Bottom up, massively collaborative ways of working are ways of working of the
future – distributed version control systems are one embodiment of this
mindset.
(b)
The Reproducibility of the Computational Experiment
This is picking up the discussion begun in
the previous point. When taking version control systems and combining them with
conventions around organizing the other components of, for example,
bioinformatics projects, we might be able to tackle issues of reproducibility
of computational experiments/investigations a bit better. There has been some
discussion around this on Biostars and also in the literature, most notably in
a paper by Noble about organizing Computational Biology Projects and our Lensfield Paper from a while back.
Version control here fulfills three functions (a) backup, (b) the keeping of a historical
record of work done and (c) enabling concurrent work by multiple collaborators,
which may sooner or later happen to even the lonliest of scientists.
(c)
Showcasing yourself as a hacker/developer/bioinformatician/scientist/whatever
Apart from the possibility of working
massively collaboratively, a whole social ecosystem has sprung up around these
tools. There’s the obvious: Github is
integrated professional social networks such as LinkedIn and serious job
websites such as Stack Overflow Careers. These integrations give hackers and
scientists the opportunity to showcase themselves in completely new ways. Ask
yourself: if you were an employer and were looking for a new bioinformatician/scientist/hacking
or developer and you had to choose between an applicant who (a) sends you the
standard cover letter/CV combo or (b) someone who – in his cover letter tells
you where his/her code can be found on github/bitbucket thus allowing you to inspect
it, who has a a Stackoverflow profile where they have answered technology
questions and their answer has been peer reviewed by their peers and they have
accrued reputation and standing? I know which candidate I would be much more
interested in. Clearly using git allows you to tap into this ecosystem. There
is no technical reason why this could not happen on something like SVN
etc….practically though, the ecosystem is not there.
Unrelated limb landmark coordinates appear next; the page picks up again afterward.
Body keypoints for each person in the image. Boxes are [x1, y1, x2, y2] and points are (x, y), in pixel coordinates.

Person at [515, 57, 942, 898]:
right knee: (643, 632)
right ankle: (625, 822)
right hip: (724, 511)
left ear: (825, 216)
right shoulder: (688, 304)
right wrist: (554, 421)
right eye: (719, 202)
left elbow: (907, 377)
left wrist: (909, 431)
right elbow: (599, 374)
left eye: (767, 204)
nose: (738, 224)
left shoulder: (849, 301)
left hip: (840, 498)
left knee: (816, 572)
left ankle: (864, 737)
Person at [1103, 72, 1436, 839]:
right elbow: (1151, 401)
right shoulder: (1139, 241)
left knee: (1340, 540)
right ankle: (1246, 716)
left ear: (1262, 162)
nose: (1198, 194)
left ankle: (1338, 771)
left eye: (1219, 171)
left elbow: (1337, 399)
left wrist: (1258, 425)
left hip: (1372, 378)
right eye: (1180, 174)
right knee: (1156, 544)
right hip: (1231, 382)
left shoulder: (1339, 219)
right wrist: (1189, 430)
The other aspect is social: Github has many
social components – and thereby signals which can be used for metrics. This, in
turn, has knock-on effects on developing measures of impact: new metrics
systems such as ImpactStory, for example, will track
not just your papers, citations etc, but also your open source contributions
via Github, the number of commits, followers, forks etc – it becomes one signal
in a more complete picture of the impact of a scientist/coder/engineer than
just traditional paper metrics.
The downside of all of this is, that, in a
way, it almost condemns you to participation. But I suspect that this is the
direction that knowledge work will take anyway – everything we do will become
increasingly social. And, of course, it will become a significant career
problem for those who don’t want to participate in these systems or can’t
because of, for example, institutional constraints.